**Task to complete**
Print, exactly as they stand, the lines below from the one that has "information on Gift" to the one that has "ory, which is", inclusive, leaving out the pictures.

**Information given**
####################

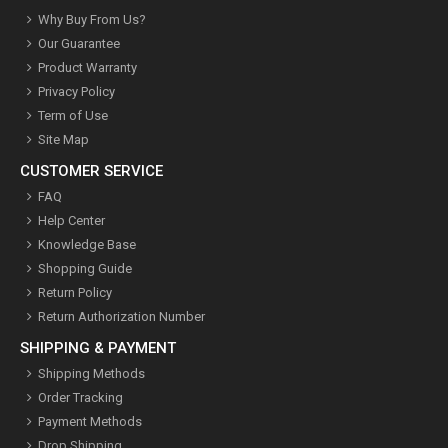
Why Buy From Us?
Our Guarantee
Product Warranty
Privacy Policy
Term of Use
Site Map
CUSTOMER SERVICE
FAQ
Help Center
Knowledge Base
Shopping Guide
Return Policy
Return Authorization Number
SHIPPING & PAYMENT
Shipping Methods
Order Tracking
Payment Methods
Drop Shipping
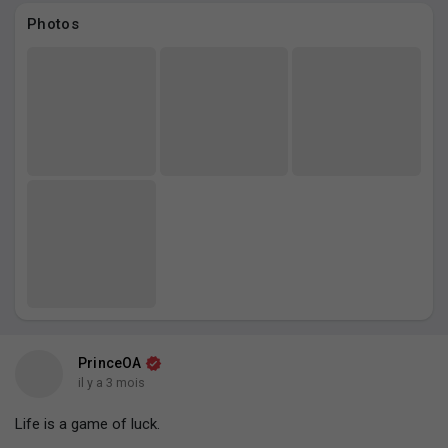
Photos
PrinceOA
il y a 3 mois
Life is a game of luck.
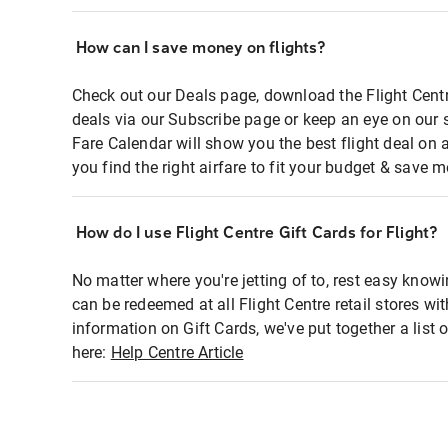
How can I save money on flights?
Check out our Deals page, download the Flight Centr
deals via our Subscribe page or keep an eye on our 
Fare Calendar will show you the best flight deal on 
you find the right airfare to fit your budget & save m
How do I use Flight Centre Gift Cards for Flight?
No matter where you're jetting of to, rest easy knowi
can be redeemed at all Flight Centre retail stores wi
information on Gift Cards, we've put together a lis
here:
Help Centre Article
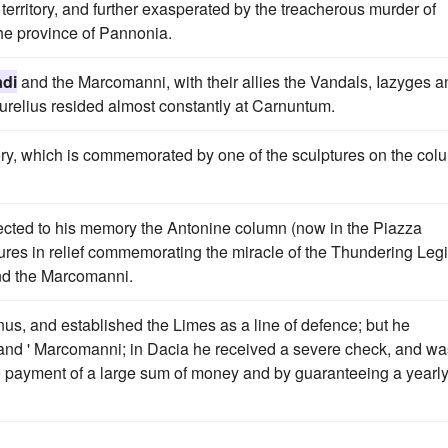
territory, and further exasperated by the treacherous murder of
the province of Pannonia.
di
and the Marcomanni, with their allies the Vandals, Iazyges a
Aurelius resided almost constantly at Carnuntum.
ory, which is commemorated by one of the sculptures on the col
cted to his memory the Antonine column (now in the Piazza
ures in relief commemorating the miracle of the Thundering Leg
d the Marcomanni.
unus, and established the Limes as a line of defence; but he
and ' Marcomanni; in Dacia he received a severe check, and wa
e payment of a large sum of money and by guaranteeing a yearl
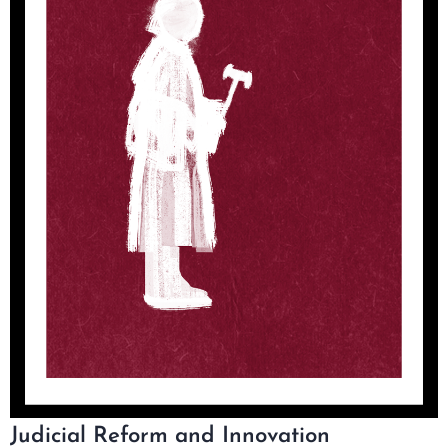
Judicial Reform and Innovation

####################

**Task solution**
information on Gift Cards, we've put together a lis
here:
Help Centre Article
territory, and further exasperated by the treacherous murder of
the province of Pannonia.
di
and the Marcomanni, with their allies the Vandals, Iazyges a
Aurelius resided almost constantly at Carnuntum.
ory, which is commemorated by one of the sculptures on the col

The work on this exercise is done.